The patient after such an operation can eat little and loses up to 80% of the previous weight. Requires a special diet enriched with protein and vitamins. For some, such an operation is really life-changing, but there are patients who manage to stretch the artificially formed ventricle almost to its previous size.
Surgical miracles
Modern technologies make it possible to perform real miracles. In the news now and then flashed reports of unusual interventions that ended in success. So, quite recently, Spanish surgeons from Malaga performed a brain operation on a patient, during which the patient played the saxophone.
French specialists have been performing facial tissue transplants since 2005. Following them, maxillofacial surgeons from all over the world began to transplant skin and muscles onto the face from other parts of the body, restoring the appearance lost after injuries and accidents.
Perform surgical interventions even … in the womb. Cases are describedwhen the fetus was removed from the uterine cavity, the tumor was removed and the fetus returned back. A term he althy baby born at term is the surgeon's best reward.
Science or art?
It is difficult to answer this question unambiguously. A surgical operation is a combination of knowledge, experience and personal qualities of a surgeon. One is afraid to take risks, the other is doing everything possible and impossible from the baggage that he currently has.

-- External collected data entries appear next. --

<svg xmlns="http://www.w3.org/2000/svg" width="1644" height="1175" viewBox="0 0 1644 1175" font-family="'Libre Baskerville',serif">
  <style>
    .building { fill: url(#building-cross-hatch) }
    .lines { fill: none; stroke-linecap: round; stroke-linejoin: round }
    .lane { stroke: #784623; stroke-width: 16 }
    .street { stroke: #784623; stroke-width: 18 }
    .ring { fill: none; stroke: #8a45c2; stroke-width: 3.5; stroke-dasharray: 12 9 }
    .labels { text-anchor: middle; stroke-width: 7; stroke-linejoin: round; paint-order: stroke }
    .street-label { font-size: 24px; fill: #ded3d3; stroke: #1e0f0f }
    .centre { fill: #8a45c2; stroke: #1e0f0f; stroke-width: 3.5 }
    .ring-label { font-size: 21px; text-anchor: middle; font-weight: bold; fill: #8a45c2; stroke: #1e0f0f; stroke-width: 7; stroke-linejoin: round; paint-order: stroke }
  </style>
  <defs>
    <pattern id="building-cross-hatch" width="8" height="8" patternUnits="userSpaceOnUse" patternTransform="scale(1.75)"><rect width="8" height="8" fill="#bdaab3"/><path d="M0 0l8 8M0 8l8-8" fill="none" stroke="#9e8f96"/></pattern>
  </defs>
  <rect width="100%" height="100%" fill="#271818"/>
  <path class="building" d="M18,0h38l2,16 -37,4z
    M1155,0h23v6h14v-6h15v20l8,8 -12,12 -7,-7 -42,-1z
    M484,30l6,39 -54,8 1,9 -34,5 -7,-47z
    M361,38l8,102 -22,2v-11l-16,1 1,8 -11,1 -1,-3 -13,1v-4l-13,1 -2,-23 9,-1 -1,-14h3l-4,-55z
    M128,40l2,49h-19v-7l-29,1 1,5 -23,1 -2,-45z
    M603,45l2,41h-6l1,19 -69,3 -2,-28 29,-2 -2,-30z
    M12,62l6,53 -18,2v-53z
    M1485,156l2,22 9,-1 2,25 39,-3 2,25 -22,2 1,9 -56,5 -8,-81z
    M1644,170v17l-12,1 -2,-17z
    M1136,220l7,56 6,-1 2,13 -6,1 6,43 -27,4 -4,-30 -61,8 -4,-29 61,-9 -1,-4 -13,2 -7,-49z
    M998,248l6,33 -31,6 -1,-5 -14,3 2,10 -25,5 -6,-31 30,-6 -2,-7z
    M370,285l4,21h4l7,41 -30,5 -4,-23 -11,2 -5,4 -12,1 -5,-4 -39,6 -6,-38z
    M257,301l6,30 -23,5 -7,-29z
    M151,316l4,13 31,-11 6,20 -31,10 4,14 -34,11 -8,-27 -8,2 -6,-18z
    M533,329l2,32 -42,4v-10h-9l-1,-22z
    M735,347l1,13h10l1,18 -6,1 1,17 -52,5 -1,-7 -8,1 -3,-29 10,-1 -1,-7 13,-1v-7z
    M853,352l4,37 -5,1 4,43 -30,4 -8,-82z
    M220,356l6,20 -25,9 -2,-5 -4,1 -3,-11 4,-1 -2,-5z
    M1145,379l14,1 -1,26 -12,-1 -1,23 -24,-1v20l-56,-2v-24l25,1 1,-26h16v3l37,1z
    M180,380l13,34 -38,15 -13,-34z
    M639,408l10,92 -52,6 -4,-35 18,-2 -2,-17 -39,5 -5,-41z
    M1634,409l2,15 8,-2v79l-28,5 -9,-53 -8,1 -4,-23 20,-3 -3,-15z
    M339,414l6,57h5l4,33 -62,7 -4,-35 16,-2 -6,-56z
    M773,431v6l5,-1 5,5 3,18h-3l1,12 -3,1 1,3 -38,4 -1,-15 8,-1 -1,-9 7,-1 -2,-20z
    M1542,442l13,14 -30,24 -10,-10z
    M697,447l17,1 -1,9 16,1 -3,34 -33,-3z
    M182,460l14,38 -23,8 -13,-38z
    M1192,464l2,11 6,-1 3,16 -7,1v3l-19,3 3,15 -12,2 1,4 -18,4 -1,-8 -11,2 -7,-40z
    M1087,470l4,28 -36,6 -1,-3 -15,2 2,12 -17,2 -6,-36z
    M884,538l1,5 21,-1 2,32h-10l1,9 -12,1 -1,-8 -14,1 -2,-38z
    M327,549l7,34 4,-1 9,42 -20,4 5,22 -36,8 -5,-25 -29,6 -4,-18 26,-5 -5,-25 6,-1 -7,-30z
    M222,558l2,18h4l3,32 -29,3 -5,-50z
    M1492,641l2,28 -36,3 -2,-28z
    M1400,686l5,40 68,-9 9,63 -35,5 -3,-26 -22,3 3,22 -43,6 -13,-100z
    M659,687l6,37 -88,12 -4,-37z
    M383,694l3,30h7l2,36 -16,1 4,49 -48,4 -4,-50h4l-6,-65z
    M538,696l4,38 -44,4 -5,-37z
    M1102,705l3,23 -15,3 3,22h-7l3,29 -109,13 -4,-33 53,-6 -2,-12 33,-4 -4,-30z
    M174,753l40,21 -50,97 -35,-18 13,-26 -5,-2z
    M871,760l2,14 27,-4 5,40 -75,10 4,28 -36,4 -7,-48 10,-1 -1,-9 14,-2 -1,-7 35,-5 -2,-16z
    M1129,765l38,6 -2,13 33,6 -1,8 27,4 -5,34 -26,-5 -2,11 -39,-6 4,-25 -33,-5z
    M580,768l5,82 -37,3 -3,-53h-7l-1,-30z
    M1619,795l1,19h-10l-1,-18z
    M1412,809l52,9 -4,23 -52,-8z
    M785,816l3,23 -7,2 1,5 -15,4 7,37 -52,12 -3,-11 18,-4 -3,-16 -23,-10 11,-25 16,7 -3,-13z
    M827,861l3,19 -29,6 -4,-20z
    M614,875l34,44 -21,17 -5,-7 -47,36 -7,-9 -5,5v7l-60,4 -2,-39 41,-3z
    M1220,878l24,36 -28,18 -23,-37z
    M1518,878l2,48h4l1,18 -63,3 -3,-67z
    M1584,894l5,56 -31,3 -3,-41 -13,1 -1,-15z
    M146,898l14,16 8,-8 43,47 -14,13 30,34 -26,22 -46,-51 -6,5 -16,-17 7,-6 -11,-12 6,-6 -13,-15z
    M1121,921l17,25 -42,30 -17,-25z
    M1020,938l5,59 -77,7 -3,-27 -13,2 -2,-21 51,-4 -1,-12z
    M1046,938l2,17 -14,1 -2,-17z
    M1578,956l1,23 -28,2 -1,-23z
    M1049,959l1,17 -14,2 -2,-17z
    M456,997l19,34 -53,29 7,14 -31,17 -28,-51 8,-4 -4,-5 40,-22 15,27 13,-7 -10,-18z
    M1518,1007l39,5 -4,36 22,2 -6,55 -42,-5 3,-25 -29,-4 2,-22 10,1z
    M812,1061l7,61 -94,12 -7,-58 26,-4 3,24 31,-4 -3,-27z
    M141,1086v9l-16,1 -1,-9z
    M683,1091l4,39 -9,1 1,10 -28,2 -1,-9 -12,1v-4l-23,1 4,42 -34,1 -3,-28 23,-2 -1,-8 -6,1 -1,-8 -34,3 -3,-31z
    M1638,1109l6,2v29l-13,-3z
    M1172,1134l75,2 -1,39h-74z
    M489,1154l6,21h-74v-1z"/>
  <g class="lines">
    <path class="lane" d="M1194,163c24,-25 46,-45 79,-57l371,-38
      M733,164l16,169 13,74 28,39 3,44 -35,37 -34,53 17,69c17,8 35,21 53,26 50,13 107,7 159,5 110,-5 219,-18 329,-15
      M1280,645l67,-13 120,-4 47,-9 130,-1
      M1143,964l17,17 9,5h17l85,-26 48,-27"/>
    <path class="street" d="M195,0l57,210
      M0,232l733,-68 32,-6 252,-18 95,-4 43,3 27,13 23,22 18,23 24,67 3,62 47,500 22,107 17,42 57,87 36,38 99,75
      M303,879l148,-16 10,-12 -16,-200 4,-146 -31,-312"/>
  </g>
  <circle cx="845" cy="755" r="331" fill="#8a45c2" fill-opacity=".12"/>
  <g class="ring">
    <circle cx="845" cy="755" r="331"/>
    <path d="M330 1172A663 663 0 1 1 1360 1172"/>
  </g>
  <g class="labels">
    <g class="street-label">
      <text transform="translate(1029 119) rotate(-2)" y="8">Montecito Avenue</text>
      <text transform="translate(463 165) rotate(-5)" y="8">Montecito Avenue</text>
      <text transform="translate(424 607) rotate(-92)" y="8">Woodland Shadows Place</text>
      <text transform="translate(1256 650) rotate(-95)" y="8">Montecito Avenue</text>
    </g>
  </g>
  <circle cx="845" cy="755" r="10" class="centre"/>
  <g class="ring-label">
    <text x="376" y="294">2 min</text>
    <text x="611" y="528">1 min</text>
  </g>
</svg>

The last time the Nobel Prize in Surgery was awarded in 1912 to the Frenchman Alexis Carrel for his work on vascular suture and organ transplantation. Since then, for more than 100 years, surgical achievements have not been honored with the interest of the Nobel Committee. However, every 5 years, technologies appear in surgery that radically improve its results. Thus, rapidly developing laser surgery allows removing intervertebral hernias through tiny incisions, "evaporating" prostate adenoma, and "soldering" thyroid cysts. The absolute sterility of lasers and their ability to weld blood vessels give the surgeon the ability to treat many diseases.
A real surgeon today is called not by the number of awards and prizes, but by the number of lives saved and he althy patients.